Surely we all feel challenged by the words of John the Baptist, but upon what do we base that sense of challenge?

John calls us to believe in the Son who has eternal life, that is, Jesus Christ. He also says that to disobey, that is to actively reject Jesus is to invite God’s wrath. To obey Jesus is to love God above everything else, to love our neighbours as we love ourselves, and as Jesus loved us, and to proclaim the Good News of the gospel message to all as we shine, Christ-like in this world. However, to disobey Jesus is to place ourselves in a very dark place, the place where we will have chosen to reject all that Jesus stands for, the place where we will be aligning ourselves with the goats, the religious and political leaders, and everyone who puts self before God.

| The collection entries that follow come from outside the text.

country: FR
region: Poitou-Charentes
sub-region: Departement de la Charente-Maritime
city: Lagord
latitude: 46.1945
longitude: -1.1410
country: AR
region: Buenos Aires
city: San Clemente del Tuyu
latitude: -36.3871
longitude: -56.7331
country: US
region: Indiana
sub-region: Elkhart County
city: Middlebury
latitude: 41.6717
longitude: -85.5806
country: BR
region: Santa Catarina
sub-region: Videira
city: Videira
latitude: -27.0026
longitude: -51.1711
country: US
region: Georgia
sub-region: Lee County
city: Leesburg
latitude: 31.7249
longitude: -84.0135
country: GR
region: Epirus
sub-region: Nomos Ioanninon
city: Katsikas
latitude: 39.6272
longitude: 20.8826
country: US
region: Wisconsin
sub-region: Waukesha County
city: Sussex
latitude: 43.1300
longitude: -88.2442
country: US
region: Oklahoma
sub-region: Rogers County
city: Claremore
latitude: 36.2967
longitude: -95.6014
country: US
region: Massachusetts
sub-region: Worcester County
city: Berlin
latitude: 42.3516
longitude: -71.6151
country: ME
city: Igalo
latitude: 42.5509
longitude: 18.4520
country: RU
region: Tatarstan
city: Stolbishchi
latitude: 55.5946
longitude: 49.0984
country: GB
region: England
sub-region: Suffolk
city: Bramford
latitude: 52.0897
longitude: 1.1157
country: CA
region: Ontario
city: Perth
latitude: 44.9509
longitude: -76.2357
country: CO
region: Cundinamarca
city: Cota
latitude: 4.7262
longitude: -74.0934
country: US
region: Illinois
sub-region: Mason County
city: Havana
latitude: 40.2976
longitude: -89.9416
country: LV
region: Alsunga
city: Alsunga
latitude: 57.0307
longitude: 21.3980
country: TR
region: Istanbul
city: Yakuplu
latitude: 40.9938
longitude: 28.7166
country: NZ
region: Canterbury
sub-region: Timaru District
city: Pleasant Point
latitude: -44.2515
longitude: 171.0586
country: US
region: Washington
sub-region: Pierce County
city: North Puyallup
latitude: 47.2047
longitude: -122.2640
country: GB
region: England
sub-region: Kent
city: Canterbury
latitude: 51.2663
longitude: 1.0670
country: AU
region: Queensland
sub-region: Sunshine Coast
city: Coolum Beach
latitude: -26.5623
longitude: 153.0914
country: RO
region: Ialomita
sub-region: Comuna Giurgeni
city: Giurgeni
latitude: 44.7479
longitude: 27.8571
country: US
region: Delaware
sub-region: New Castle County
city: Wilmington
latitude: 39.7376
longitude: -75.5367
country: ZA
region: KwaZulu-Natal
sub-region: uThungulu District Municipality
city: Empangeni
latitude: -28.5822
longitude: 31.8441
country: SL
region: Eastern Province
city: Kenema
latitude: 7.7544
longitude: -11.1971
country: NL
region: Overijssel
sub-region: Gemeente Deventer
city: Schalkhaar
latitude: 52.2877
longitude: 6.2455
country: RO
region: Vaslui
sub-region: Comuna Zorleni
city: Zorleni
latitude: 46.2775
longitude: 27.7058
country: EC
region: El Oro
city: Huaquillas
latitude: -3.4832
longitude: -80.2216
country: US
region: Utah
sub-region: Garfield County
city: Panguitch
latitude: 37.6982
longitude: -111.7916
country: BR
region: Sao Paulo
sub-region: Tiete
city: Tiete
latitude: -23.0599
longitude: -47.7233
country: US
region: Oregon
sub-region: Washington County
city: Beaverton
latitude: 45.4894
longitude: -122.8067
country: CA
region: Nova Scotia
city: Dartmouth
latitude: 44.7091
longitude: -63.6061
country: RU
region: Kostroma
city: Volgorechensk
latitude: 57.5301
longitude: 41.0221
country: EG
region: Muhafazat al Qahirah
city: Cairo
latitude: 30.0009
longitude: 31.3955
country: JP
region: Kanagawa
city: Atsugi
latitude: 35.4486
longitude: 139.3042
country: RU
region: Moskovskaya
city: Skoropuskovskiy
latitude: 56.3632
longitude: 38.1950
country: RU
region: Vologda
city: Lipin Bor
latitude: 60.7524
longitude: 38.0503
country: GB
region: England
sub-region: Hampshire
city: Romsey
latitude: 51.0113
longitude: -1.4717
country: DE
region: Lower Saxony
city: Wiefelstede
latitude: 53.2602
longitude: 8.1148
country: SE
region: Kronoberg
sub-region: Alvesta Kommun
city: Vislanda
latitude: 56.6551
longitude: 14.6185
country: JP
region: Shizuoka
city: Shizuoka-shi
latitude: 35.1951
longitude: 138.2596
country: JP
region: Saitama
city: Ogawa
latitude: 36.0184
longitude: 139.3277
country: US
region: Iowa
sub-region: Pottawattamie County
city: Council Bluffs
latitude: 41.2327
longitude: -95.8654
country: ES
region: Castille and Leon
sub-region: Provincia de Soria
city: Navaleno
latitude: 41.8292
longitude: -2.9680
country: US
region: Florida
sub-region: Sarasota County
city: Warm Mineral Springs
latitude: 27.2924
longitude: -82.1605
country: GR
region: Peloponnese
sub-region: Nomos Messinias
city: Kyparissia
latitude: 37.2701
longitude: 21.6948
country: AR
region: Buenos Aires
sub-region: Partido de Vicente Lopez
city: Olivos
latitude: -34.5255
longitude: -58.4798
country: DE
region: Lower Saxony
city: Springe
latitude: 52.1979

I struggle with the notion of God’s wrath being satisfied in the crucifixion of Jesus because, in some way, it feels as though it separates us from our responsibility to live as faithful disciples and apostles in this challenging world. It also feels as though it undermines the teachings of scripture … that there will be a day of judgement on which we will be called to give account for our words and actions in this world.

Let us pray that every moment of every day might find us focused on honouring our faith in Jesus Christ. Let us pray that by obeying the Son we might be able to remain focused on the life we have been given to use to the honour and praise of God. Let us pray that when the moment of final judgement comes our lives of faith might be rewarded with the promised eternity in God’s nearer presence.


To Christ, the Lamb who was slain,
and who now lives in the glory of the Father,
let us lift our voices in praise, saying:
risen Lord, we bless you, alleluia.

Lord Jesus, you are the Amen, the faithful witness,
the firstborn of the dead:
Risen Lord, we bless you, alleluia.

You are Alpha and Omega,
the one who is, and was, and who is to come:
Risen Lord, we bless you, alleluia.

You search into the thoughts and affections of all people:
Risen Lord, we bless you, alleluia.

You reprove and chasten those whom you love:
Risen Lord, we bless you, alleluia.

You open the eyes of the blind
and set the prisoners free:
Risen Lord, we bless you, alleluia.

In your paschal victory,
you have proclaimed the coming of the kingdom:
Risen Lord, we bless you, alleluia.

God of glory,
by the raising of your Son
you have broken the chains of death and hell:
fill your Church with faith and hope;
for a new day has dawned
and the way to life stands open
in our Saviour Jesus Christ.

Rejoicing in God’s new creation,
let us pray with confidence as our Saviour has taught us

Our Father, who art in heaven,
hallowed be thy name;
thy kingdom come;
thy will be done;
on earth as it is in heaven.
Give us this day our daily bread.
And forgive us our trespasses,
as we forgive those who trespass against us.
And lead us not into temptation;
but deliver us from evil.
For thine is the kingdom,
the power and the glory,
for ever and ever.

The God of peace,
who brought again from the dead our Lord Jesus,
that great shepherd of the sheep,
through the blood of the eternal covenant,
make us perfect in every good work to do his will,
working in us that which is well-pleasing in his sight;
and the blessing of God almighty,
the Father, the Son, and the Holy Spirit,
be among us and remain with us always.